Ether on a Stick
Max Fang and Philip Hayes
What it does
Ether on a Stick is a platform that allows participants to contribute economic incentives for the completion of arbitrary tasks. More specifically, it allows participants to pool their money into a smart contract that will pay out to a specified target if and only if a threshold percentage of contributors to the pool, weighted by contribution amount, votes that the specified target has indeed carried out an action by a specified due date.
Example: A company pollutes a river, negatively affecting everyone nearby. Residents would like the river to be cleaned up, and are willing to pay for it, but only if the river is cleaned up. Solution: Residents use Ether on a Stick to pool their funds together that will pay out to the company if and only if a specified proportion of contributors to the pool vote that the company has indeed cleaned up the river.
How we built it
Ether on a Stick implements with code a game theoretical mechanism called a Dominant Assurance Contract that coordinates the voluntary creation of public goods in the face of the free rider problem. It is a decentralized app (or "dapp") built on the Ethereum network, implementing a "smart contract" in Serpent, Ethereum's Python-like contract language. Its decentralized and trustless nature enables the creation of agreements without a 3rd party escrow who can be influenced or corrupted to determine the wrong user.

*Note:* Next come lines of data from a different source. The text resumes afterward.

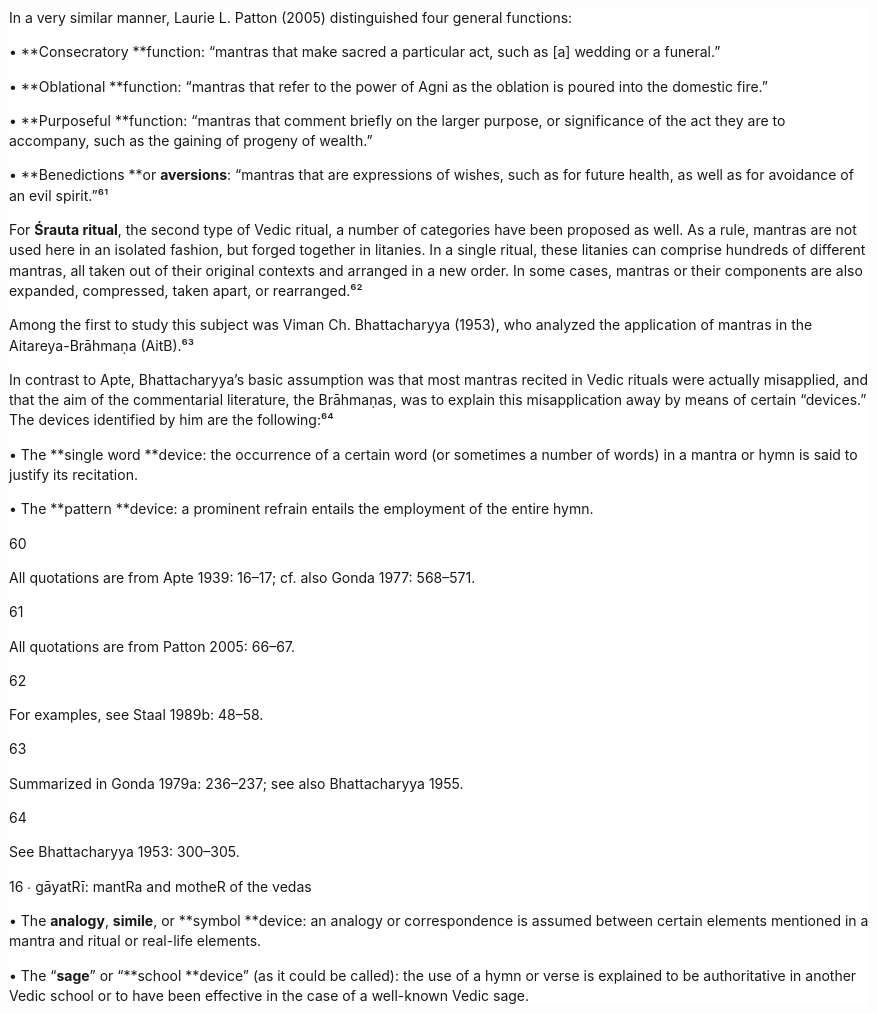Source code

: In a very similar manner, Laurie L. Patton \(2005\) distinguished four general functions:

• **Consecratory **function: “mantras that make sacred a particular act, such as \[a\] wedding or a funeral.” 

• **Oblational **function: “mantras that refer to the power of Agni as the oblation is poured into the domestic fire.” 

• **Purposeful **function: “mantras that comment briefly on the larger purpose, or significance of the act they are to accompany, such as the gaining of progeny of wealth.” 

• **Benedictions **or **aversions**: “mantras that are expressions of wishes, such as for future health, as well as for avoidance of an evil spirit.”⁶¹

For **Śrauta ritual**, the second type of Vedic ritual, a number of categories have been proposed as well. As a rule, mantras are not used here in an isolated fashion, but forged together in litanies. In a single ritual, these litanies can comprise hundreds of different mantras, all taken out of their original contexts and arranged in a new order. In some cases, mantras or their components are also expanded, compressed, taken apart, or rearranged.⁶²

Among the first to study this subject was Viman Ch. Bhattacharyya \(1953\), who analyzed the application of mantras in the Aitareya-Brāhmaṇa \(AitB\).⁶³

In contrast to Apte, Bhattacharyya’s basic assumption was that most mantras recited in Vedic rituals were actually misapplied, and that the aim of the commentarial literature, the Brāhmaṇas, was to explain this misapplication away by means of certain “devices.” The devices identified by him are the following:⁶⁴

• The **single word **device: the occurrence of a certain word \(or sometimes a number of words\) in a mantra or hymn is said to justify its recitation. 

• The **pattern **device: a prominent refrain entails the employment of the entire hymn. 

60

All quotations are from Apte 1939: 16–17; cf. also Gonda 1977: 568–571. 

61

All quotations are from Patton 2005: 66–67. 

62

For examples, see Staal 1989b: 48–58. 

63

Summarized in Gonda 1979a: 236–237; see also Bhattacharyya 1955. 

64

See Bhattacharyya 1953: 300–305. 

16 ∙ gāyatRī: mantRa and motheR of the vedas

• The **analogy**, **simile**, or **symbol **device: an analogy or correspondence is assumed between certain elements mentioned in a mantra and ritual or real-life elements. 

• The “**sage**” or “**school **device” \(as it could be called\): the use of a hymn or verse is explained to be authoritative in another Vedic school or to have been effective in the case of a well-known Vedic sage.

The first 20 hours of the hackathon were mostly spent setting up and learning how to use the Ethereum client and interact with the network. A significant portion was also spent planning the exact specifications of the contract and deciding what mechanisms would make the network most resistant to attack. Despite the lack of any kind of API reference, writing the contract itself was easier, but deploying it to Ethereum testnet was another challenge, as large swaths of the underlying technology hasn't been built yet.
What's next for Ether on a Stick
We'd like to take a step much closer to a game-theoretically sound system (don't quote us, we haven't written a paper on it) by implementing a sort of token-based reputation system, similar to that of Augur. In this system, a small portion of pooled funds are set aside to be rewarded to reputation token bearing oracles that correctly vote on outcomes of events. "Correctly voting" means voting with the majority of the other randomly selected oracles for a given event. We would also have to restrict events to only those which are easily and publically verifiable; however, by decoupling voting from contribution, this bypasses a Sybil attack wherein malicious actors (or the contract-specified target of the funds) can use a large amount of financial capital to sway the vote in their favor.